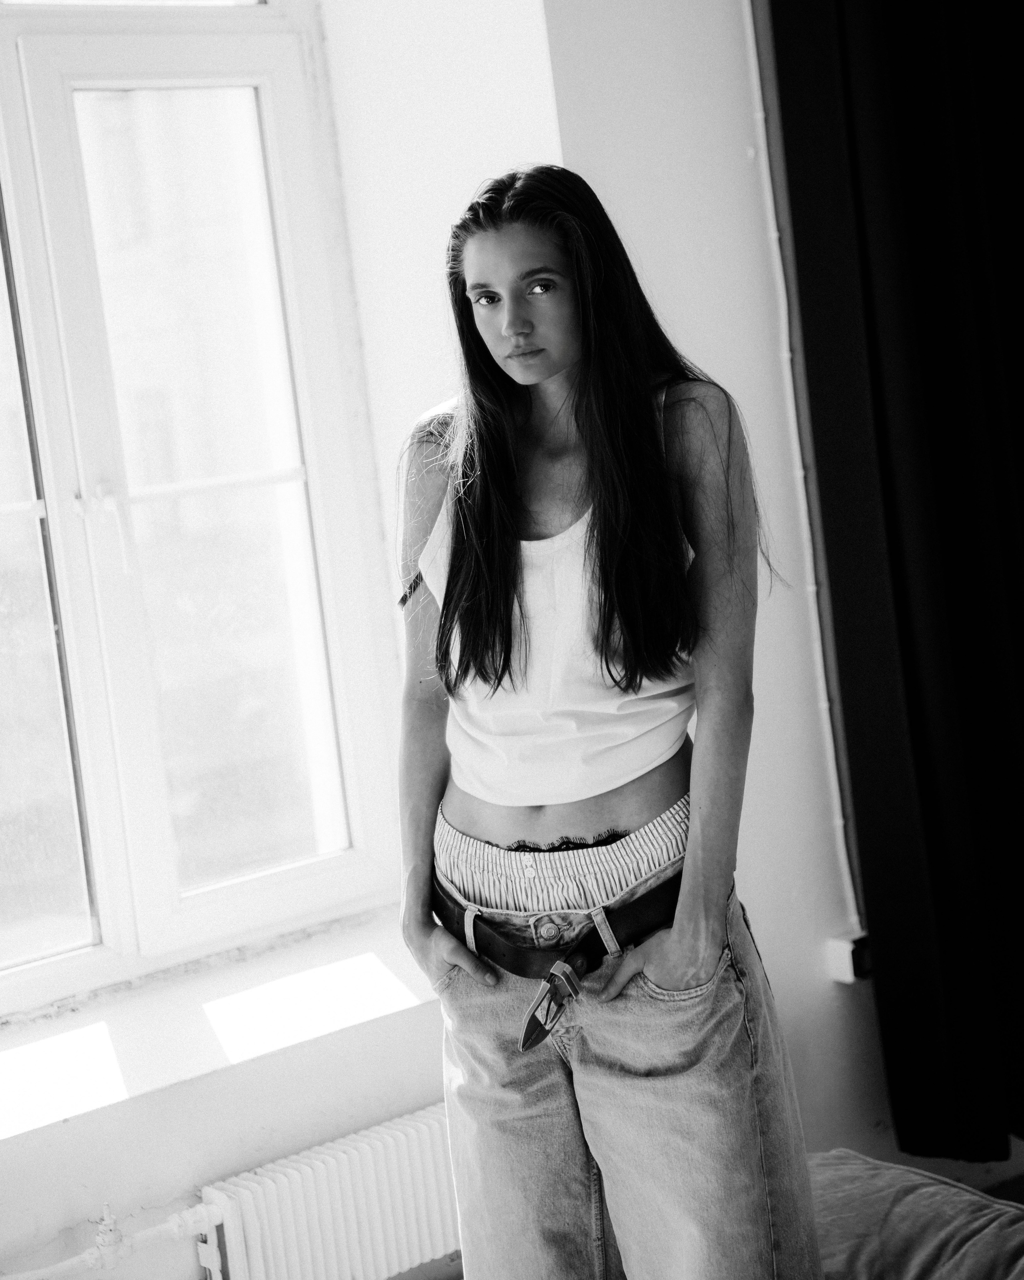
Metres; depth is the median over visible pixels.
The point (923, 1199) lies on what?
sofa
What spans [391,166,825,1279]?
woman
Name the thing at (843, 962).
wall socket
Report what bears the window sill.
attached to the wall at (133, 1106)
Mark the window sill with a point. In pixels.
(371, 970)
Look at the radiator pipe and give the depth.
3.03 m
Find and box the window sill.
[0,904,438,1144]
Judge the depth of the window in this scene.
3.55 m
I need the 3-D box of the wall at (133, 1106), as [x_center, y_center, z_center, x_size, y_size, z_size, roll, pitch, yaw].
[-0.598,-0.286,3.162,4.050,3.167,0.300,-11,7,-36]
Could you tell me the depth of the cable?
3.72 m
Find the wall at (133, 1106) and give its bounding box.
[0,0,895,1279]
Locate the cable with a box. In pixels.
[741,0,859,932]
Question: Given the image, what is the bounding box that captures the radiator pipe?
[2,1199,226,1279]
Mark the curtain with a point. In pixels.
(961, 531)
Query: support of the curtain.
attached to the wall at (133, 1106)
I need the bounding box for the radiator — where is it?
[194,1102,463,1279]
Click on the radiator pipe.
(65, 1265)
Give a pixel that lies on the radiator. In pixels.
(324, 1180)
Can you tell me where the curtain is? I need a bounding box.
[767,0,1023,1170]
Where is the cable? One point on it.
(826, 702)
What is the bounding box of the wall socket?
[826,931,871,984]
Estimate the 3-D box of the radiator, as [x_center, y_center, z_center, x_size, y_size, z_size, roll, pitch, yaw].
[-0.190,0.932,3.247,1.010,0.360,0.087,-11,7,-36]
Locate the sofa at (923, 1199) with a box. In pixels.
[805,1148,1023,1279]
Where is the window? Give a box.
[0,0,411,1019]

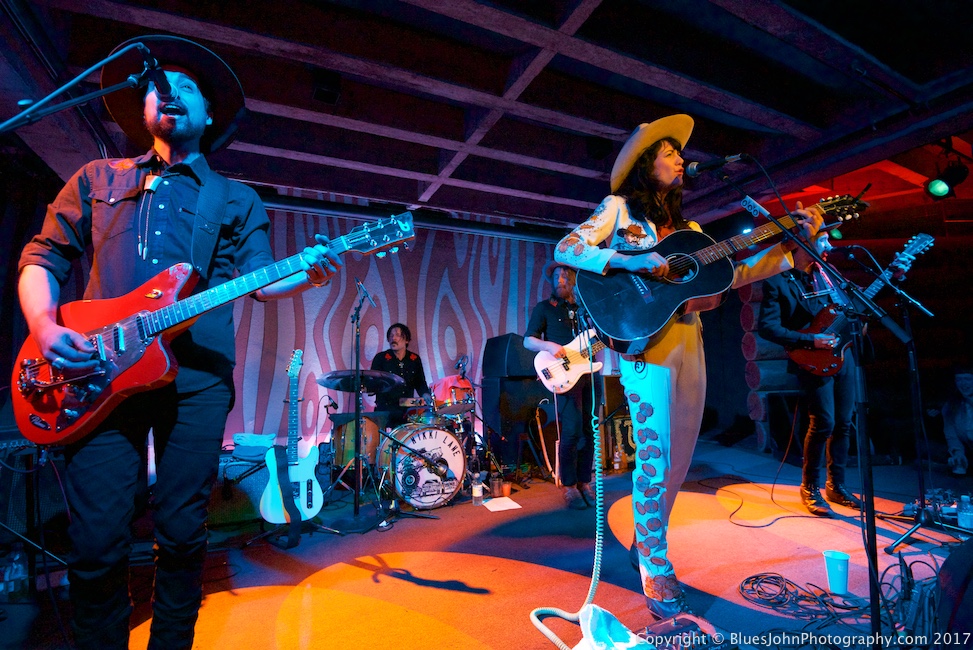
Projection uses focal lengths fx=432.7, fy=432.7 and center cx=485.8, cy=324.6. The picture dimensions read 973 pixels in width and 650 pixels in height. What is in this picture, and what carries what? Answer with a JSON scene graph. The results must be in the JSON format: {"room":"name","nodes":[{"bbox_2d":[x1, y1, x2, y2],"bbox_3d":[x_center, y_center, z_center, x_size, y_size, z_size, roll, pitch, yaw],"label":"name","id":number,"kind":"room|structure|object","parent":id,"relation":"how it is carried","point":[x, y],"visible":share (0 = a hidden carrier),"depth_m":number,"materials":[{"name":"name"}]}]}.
{"room":"bar","nodes":[
{"label":"bar","id":0,"kind":"room"},
{"bbox_2d":[317,369,402,393],"bbox_3d":[-0.953,0.436,3.294,0.565,0.133,0.539,2,-7,-27],"label":"cymbal","id":1,"kind":"object","parent":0,"point":[330,385],"visible":0.95,"depth_m":3.27,"materials":[{"name":"black metal"}]},
{"bbox_2d":[215,200,583,451],"bbox_3d":[-0.905,0.096,4.903,5.724,2.854,0.157,2,-7,-27],"label":"back wall","id":2,"kind":"structure","parent":0,"point":[366,342],"depth_m":4.75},
{"bbox_2d":[0,0,972,230],"bbox_3d":[0.735,-1.585,2.506,7.697,0.170,6.275,2,-7,-27],"label":"ceiling","id":3,"kind":"structure","parent":0,"point":[598,120],"depth_m":2.74,"materials":[{"name":"wood"}]},
{"bbox_2d":[312,69,341,103],"bbox_3d":[-0.978,-1.465,2.658,0.151,0.181,0.192,2,-7,-27],"label":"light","id":4,"kind":"object","parent":3,"relation":"attached to","point":[318,90],"visible":0.99,"depth_m":2.60,"materials":[{"name":"black"}]},
{"bbox_2d":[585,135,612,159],"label":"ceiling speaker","id":5,"kind":"object","parent":3,"relation":"attached to","point":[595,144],"visible":0.96,"depth_m":3.38,"materials":[{"name":"black"}]},
{"bbox_2d":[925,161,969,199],"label":"stage light","id":6,"kind":"object","parent":3,"relation":"hanging from","point":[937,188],"visible":0.99,"depth_m":3.23,"materials":[{"name":"black"}]},
{"bbox_2d":[1,441,972,649],"bbox_3d":[0.848,1.227,1.927,7.603,0.128,5.564,2,-7,-27],"label":"floor","id":7,"kind":"structure","parent":0,"point":[442,594],"depth_m":2.16,"materials":[{"name":"red"}]},
{"bbox_2d":[1,546,29,597],"bbox_3d":[-2.076,1.088,1.911,0.084,0.209,0.075,2,-7,-27],"label":"water bottle","id":8,"kind":"object","parent":7,"relation":"on","point":[18,556],"visible":0.95,"depth_m":1.89,"materials":[{"name":"clear plastic"}]},
{"bbox_2d":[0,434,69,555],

**Required action:**
Make an exact copy of the data above, pictures excluded.

**Exercise response:**
Metres; depth is the median over visible pixels.
The point (923, 1199) lies on what?
sofa
What spans [391,166,825,1279]?
woman
Name the thing at (843, 962).
wall socket
Report what bears the window sill.
attached to the wall at (133, 1106)
Mark the window sill with a point. In pixels.
(371, 970)
Look at the radiator pipe and give the depth.
3.03 m
Find and box the window sill.
[0,904,438,1144]
Judge the depth of the window in this scene.
3.55 m
I need the 3-D box of the wall at (133, 1106), as [x_center, y_center, z_center, x_size, y_size, z_size, roll, pitch, yaw].
[-0.598,-0.286,3.162,4.050,3.167,0.300,-11,7,-36]
Could you tell me the depth of the cable?
3.72 m
Find the wall at (133, 1106) and give its bounding box.
[0,0,895,1279]
Locate the cable with a box. In pixels.
[741,0,859,932]
Question: Given the image, what is the bounding box that captures the radiator pipe?
[2,1199,226,1279]
Mark the curtain with a point. In pixels.
(961, 531)
Query: support of the curtain.
attached to the wall at (133, 1106)
I need the bounding box for the radiator — where is it?
[194,1102,463,1279]
Click on the radiator pipe.
(65, 1265)
Give a pixel that lies on the radiator. In pixels.
(324, 1180)
Can you tell me where the curtain is? I need a bounding box.
[767,0,1023,1170]
Where is the cable? One point on it.
(826, 702)
What is the bounding box of the wall socket?
[826,931,871,984]
Estimate the 3-D box of the radiator, as [x_center, y_center, z_center, x_size, y_size, z_size, roll, pitch, yaw].
[-0.190,0.932,3.247,1.010,0.360,0.087,-11,7,-36]
Locate the sofa at (923, 1199) with a box. In pixels.
[805,1148,1023,1279]
Where is the window? Give a box.
[0,0,411,1019]

Projection uses focal lengths fx=432.7, fy=432.7 and center cx=485.8, cy=324.6. The picture dimensions read 973 pixels in width and 650 pixels in height. What is in this picture, and what carries what? Answer with a JSON scene graph. The results must be in the JSON format: {"room":"name","nodes":[{"bbox_2d":[x1, y1, x2, y2],"bbox_3d":[x_center, y_center, z_center, x_size, y_size, z_size, roll, pitch, yaw],"label":"name","id":number,"kind":"room|structure|object","parent":id,"relation":"how it is carried","point":[x, y],"visible":share (0 = a hidden carrier),"depth_m":number,"materials":[{"name":"name"}]}]}.
{"room":"bar","nodes":[
{"label":"bar","id":0,"kind":"room"},
{"bbox_2d":[317,369,402,393],"bbox_3d":[-0.953,0.436,3.294,0.565,0.133,0.539,2,-7,-27],"label":"cymbal","id":1,"kind":"object","parent":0,"point":[330,385],"visible":0.95,"depth_m":3.27,"materials":[{"name":"black metal"}]},
{"bbox_2d":[215,200,583,451],"bbox_3d":[-0.905,0.096,4.903,5.724,2.854,0.157,2,-7,-27],"label":"back wall","id":2,"kind":"structure","parent":0,"point":[366,342],"depth_m":4.75},
{"bbox_2d":[0,0,972,230],"bbox_3d":[0.735,-1.585,2.506,7.697,0.170,6.275,2,-7,-27],"label":"ceiling","id":3,"kind":"structure","parent":0,"point":[598,120],"depth_m":2.74,"materials":[{"name":"wood"}]},
{"bbox_2d":[312,69,341,103],"bbox_3d":[-0.978,-1.465,2.658,0.151,0.181,0.192,2,-7,-27],"label":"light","id":4,"kind":"object","parent":3,"relation":"attached to","point":[318,90],"visible":0.99,"depth_m":2.60,"materials":[{"name":"black"}]},
{"bbox_2d":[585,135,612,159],"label":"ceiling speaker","id":5,"kind":"object","parent":3,"relation":"attached to","point":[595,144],"visible":0.96,"depth_m":3.38,"materials":[{"name":"black"}]},
{"bbox_2d":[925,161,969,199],"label":"stage light","id":6,"kind":"object","parent":3,"relation":"hanging from","point":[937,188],"visible":0.99,"depth_m":3.23,"materials":[{"name":"black"}]},
{"bbox_2d":[1,441,972,649],"bbox_3d":[0.848,1.227,1.927,7.603,0.128,5.564,2,-7,-27],"label":"floor","id":7,"kind":"structure","parent":0,"point":[442,594],"depth_m":2.16,"materials":[{"name":"red"}]},
{"bbox_2d":[1,546,29,597],"bbox_3d":[-2.076,1.088,1.911,0.084,0.209,0.075,2,-7,-27],"label":"water bottle","id":8,"kind":"object","parent":7,"relation":"on","point":[18,556],"visible":0.95,"depth_m":1.89,"materials":[{"name":"clear plastic"}]},
{"bbox_2d":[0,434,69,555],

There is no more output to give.